## EXCERPT TO READ

*****

# My first rats!



## drnkbeer (Sep 2, 2016)

Hi all,
Well I finally did it, I got a pair of rats after planning and researching for what felt like forever. This evening I got them and decided to start immersion, I only managed to get 4 hours in, both I and the rats were exhausted (long day for them I guess at a pet store). But progress was made, they were both happy to be stroked and touched, and one even fell asleep inside my hoody against me. Will keep working with them tomorrow. 

But for now, I'd like to introduce you to: Walter (the grey backed one) and Ozzy (the whiter one). Apparently 10-12 weeks old, I love them already, maybe someday the feeling will be mutual haha! Either way they've been put into their cage, Walter has gone straight to bed, don't blame him as that's where I'm off too. Night

(The closeup is of Walter)


----------



## keeta0 (Jun 28, 2016)

*****

## DATA EXTRACTS
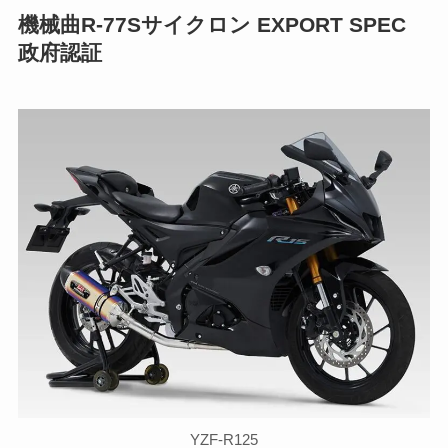
機械曲R-77Sサイクロン EXPORT SPEC
政府認証
YZF-R125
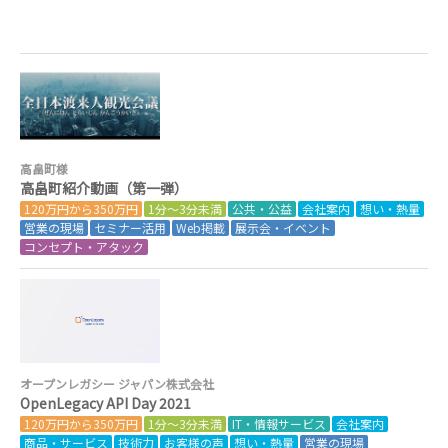
高畠町様
高畠町紹介動画（第一弾）
120万円から350万円
1分～3分未満
公共・公益
会社案内
想い・熱量
営業の現場
セミナー活用
Web掲載
展示会・イベント
コンセプト・アタック
オープンレガシー ジャパン株式会社
OpenLegacy API Day 2021
120万円から350万円
1分～3分未満
IT・情報サービス
会社案内
商品・サービス
技術力
お客様の声
想い・熱量
営業の現場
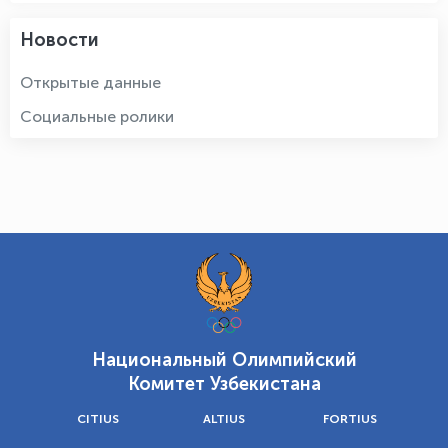
Новости
Открытые данные
Социальные ролики
Национальный Олимпийский
Комитет Узбекистана
CITIUS
ALTIUS
FORTIUS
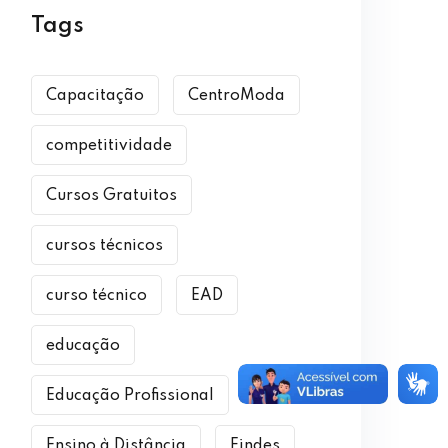
Tags
Capacitação
CentroModa
competitividade
Cursos Gratuitos
cursos técnicos
curso técnico
EAD
educação
Educação Profissional
Ensino à Distância
Findes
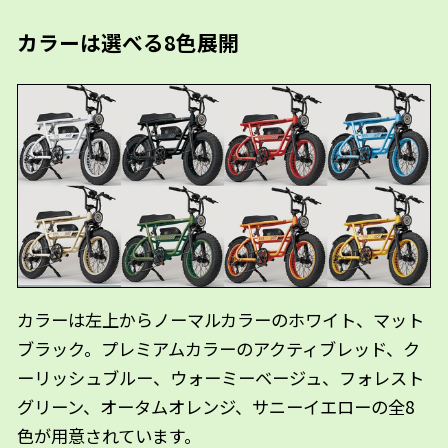
カラーは選べる8色展開
カラーは左上からノーマルカラーのホワイト、マット
ブラック。プレミアムカラーのアクティブレッド、ク
ーリッシュブルー、ウォーミーベージュ、フォレスト
グリーン、オータムオレンジ、サニーイエローの全8
色が用意されています。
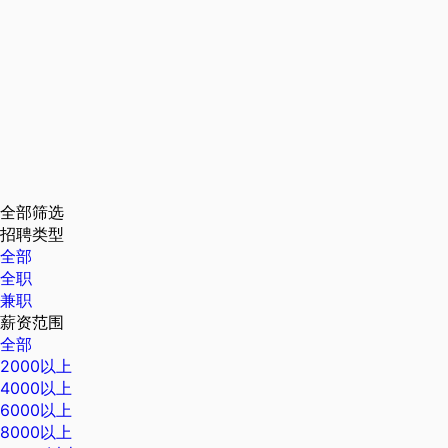
全部筛选
招聘类型
全部
全职
兼职
薪资范围
全部
2000以上
4000以上
6000以上
8000以上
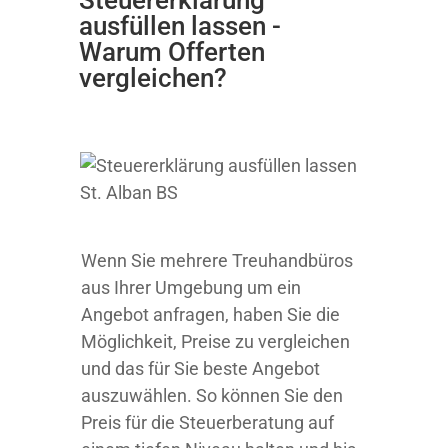
ausfüllen lassen -
Warum Offerten
vergleichen?
Wenn Sie mehrere Treuhandbüros
aus Ihrer Umgebung um ein
Angebot anfragen, haben Sie die
Möglichkeit, Preise zu vergleichen
und das für Sie beste Angebot
auszuwählen. So können Sie den
Preis für die Steuerberatung auf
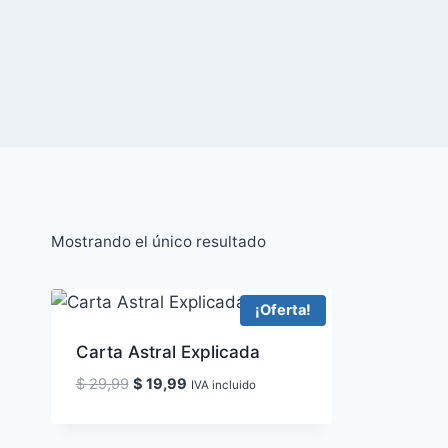
Mostrando el único resultado
¡Oferta!
Carta Astral Explicada
El
El
$
29,99
$
19,99
IVA incluido
precio
precio
original
actual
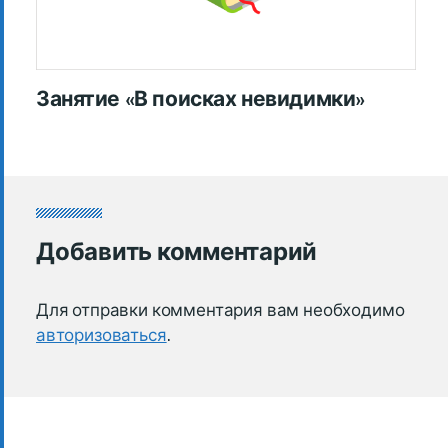
Занятие «В поисках невидимки»
Добавить комментарий
Для отправки комментария вам необходимо
авторизоваться
.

*****

## TASKS FOR THIS EXERCISE
a) Can you sum up the forum post about the new rats in two sentences?
b) Answer these about the forum post about the new rats:
(i) How many hours of immersion did the poster manage on the first evening?
(ii) Which rat is the grey-backed one?
(iii) How old are the rats said to be?

## EXERCISE RESULTS
a) After long planning and research, the poster got a pair of rats and started immersion that evening, managing four hours before both the poster and the rats were exhausted. The rats, Walter (grey-backed) and Ozzy (whiter), are said to be 10-12 weeks old, were already happy to be stroked, and one fell asleep in the poster's hoody.

b)
(i) 4 hours.
(ii) Walter.
(iii) 10-12 weeks.